Every entry below should be repeated exactly; the pictures should not.

--- TASK DATA ---
——

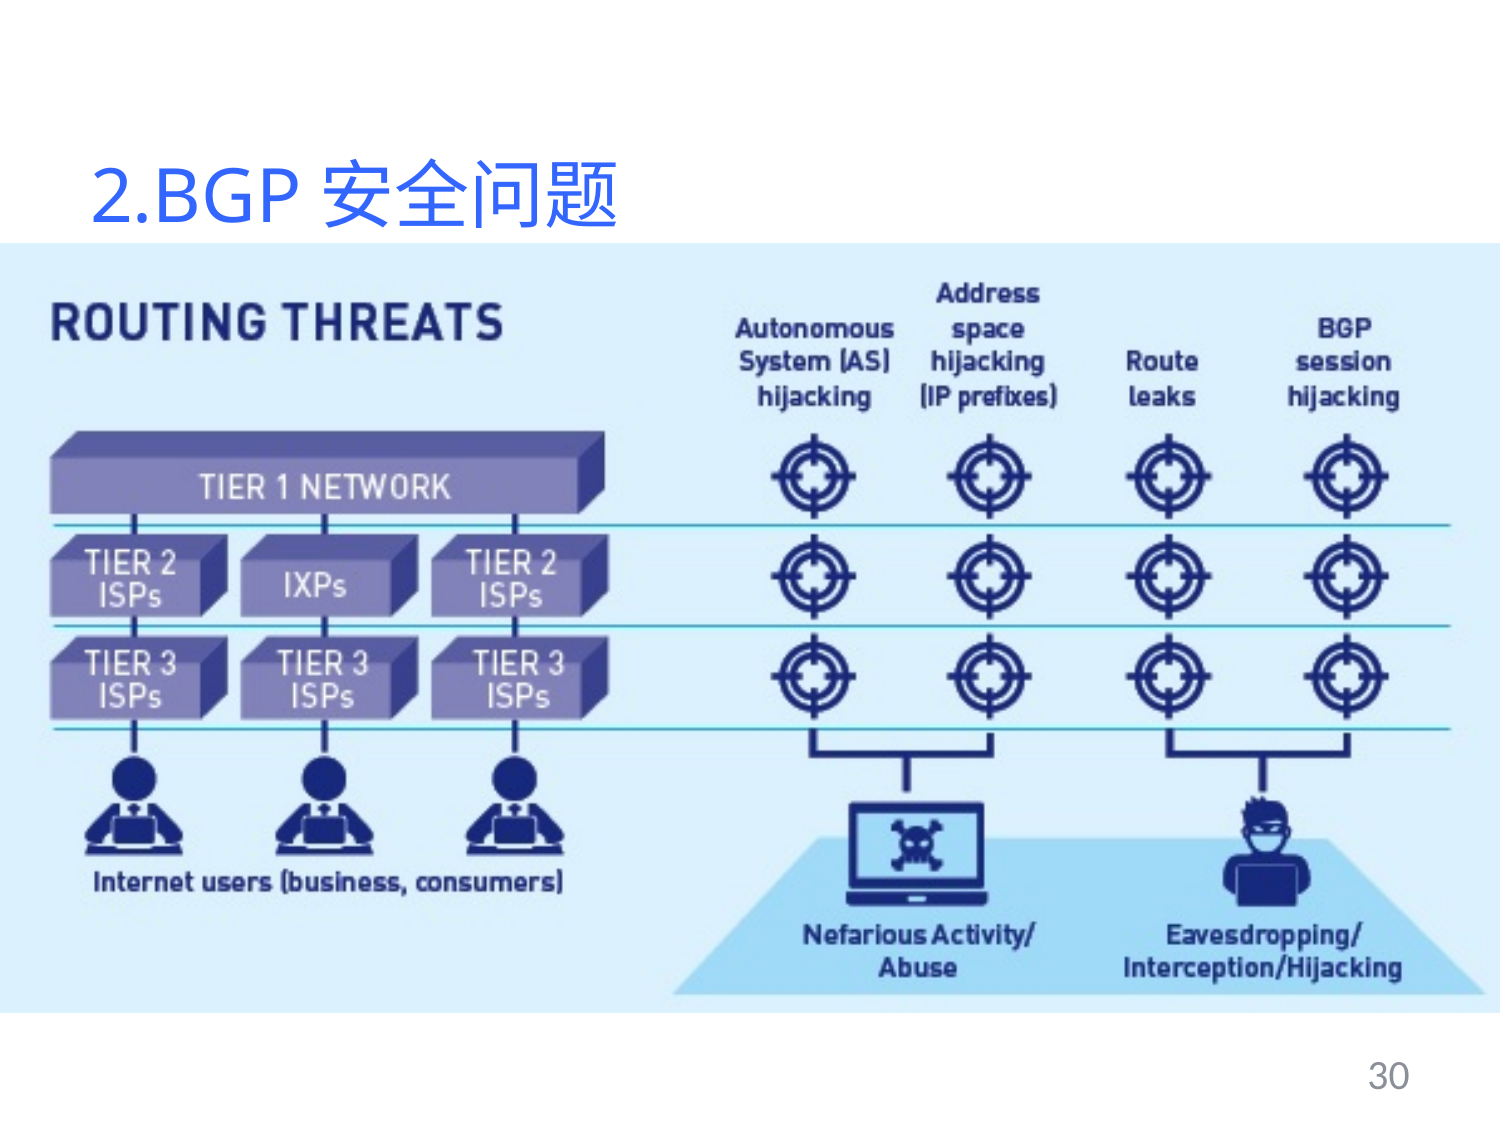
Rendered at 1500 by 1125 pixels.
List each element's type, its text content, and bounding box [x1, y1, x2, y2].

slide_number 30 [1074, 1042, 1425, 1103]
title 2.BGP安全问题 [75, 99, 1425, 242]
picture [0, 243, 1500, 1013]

——

--- YOUR RESPONSE ---
Rendered at 1500 by 1125 pixels.
List each element's type, its text content, and bounding box [x1, y1, x2, y2].

slide_number 30 [1074, 1042, 1425, 1103]
title 2.BGP安全问题 [75, 99, 1425, 242]
picture [0, 243, 1500, 1013]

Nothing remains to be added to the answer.